====== Records to process ======

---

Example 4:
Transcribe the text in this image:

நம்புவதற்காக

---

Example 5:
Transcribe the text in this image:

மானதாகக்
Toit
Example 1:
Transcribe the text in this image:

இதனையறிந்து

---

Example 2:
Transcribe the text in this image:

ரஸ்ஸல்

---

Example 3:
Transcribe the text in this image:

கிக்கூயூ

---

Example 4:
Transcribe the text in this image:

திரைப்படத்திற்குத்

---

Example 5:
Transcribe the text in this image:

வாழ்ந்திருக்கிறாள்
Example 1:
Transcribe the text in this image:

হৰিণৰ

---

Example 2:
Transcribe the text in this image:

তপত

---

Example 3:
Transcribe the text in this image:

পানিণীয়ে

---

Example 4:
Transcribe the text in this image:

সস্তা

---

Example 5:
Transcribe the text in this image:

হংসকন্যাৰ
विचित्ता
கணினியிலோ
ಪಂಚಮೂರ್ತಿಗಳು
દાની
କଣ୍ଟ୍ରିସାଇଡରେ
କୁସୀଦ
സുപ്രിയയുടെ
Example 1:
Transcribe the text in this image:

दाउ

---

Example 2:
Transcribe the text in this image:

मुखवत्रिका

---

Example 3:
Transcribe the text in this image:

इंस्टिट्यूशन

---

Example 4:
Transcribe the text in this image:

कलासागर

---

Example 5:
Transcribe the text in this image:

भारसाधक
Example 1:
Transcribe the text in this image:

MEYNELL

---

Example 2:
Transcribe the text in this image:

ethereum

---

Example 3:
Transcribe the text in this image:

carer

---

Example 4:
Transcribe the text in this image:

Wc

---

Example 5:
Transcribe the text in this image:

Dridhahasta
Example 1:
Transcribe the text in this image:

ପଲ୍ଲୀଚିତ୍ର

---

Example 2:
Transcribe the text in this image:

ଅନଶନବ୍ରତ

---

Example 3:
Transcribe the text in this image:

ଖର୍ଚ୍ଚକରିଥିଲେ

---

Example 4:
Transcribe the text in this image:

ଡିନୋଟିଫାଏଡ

======

Description of the task:
Restate every entry exactly. Leave nothing out.

Output for this exercise:
---

Example 4:
Transcribe the text in this image:

நம்புவதற்காக

---

Example 5:
Transcribe the text in this image:

மானதாகக்
Toit
Example 1:
Transcribe the text in this image:

இதனையறிந்து

---

Example 2:
Transcribe the text in this image:

ரஸ்ஸல்

---

Example 3:
Transcribe the text in this image:

கிக்கூயூ

---

Example 4:
Transcribe the text in this image:

திரைப்படத்திற்குத்

---

Example 5:
Transcribe the text in this image:

வாழ்ந்திருக்கிறாள்
Example 1:
Transcribe the text in this image:

হৰিণৰ

---

Example 2:
Transcribe the text in this image:

তপত

---

Example 3:
Transcribe the text in this image:

পানিণীয়ে

---

Example 4:
Transcribe the text in this image:

সস্তা

---

Example 5:
Transcribe the text in this image:

হংসকন্যাৰ
विचित्ता
கணினியிலோ
ಪಂಚಮೂರ್ತಿಗಳು
દાની
କଣ୍ଟ୍ରିସାଇଡରେ
କୁସୀଦ
സുപ്രിയയുടെ
Example 1:
Transcribe the text in this image:

दाउ

---

Example 2:
Transcribe the text in this image:

मुखवत्रिका

---

Example 3:
Transcribe the text in this image:

इंस्टिट्यूशन

---

Example 4:
Transcribe the text in this image:

कलासागर

---

Example 5:
Transcribe the text in this image:

भारसाधक
Example 1:
Transcribe the text in this image:

MEYNELL

---

Example 2:
Transcribe the text in this image:

ethereum

---

Example 3:
Transcribe the text in this image:

carer

---

Example 4:
Transcribe the text in this image:

Wc

---

Example 5:
Transcribe the text in this image:

Dridhahasta
Example 1:
Transcribe the text in this image:

ପଲ୍ଲୀଚିତ୍ର

---

Example 2:
Transcribe the text in this image:

ଅନଶନବ୍ରତ

---

Example 3:
Transcribe the text in this image:

ଖର୍ଚ୍ଚକରିଥିଲେ

---

Example 4:
Transcribe the text in this image:

ଡିନୋଟିଫାଏଡ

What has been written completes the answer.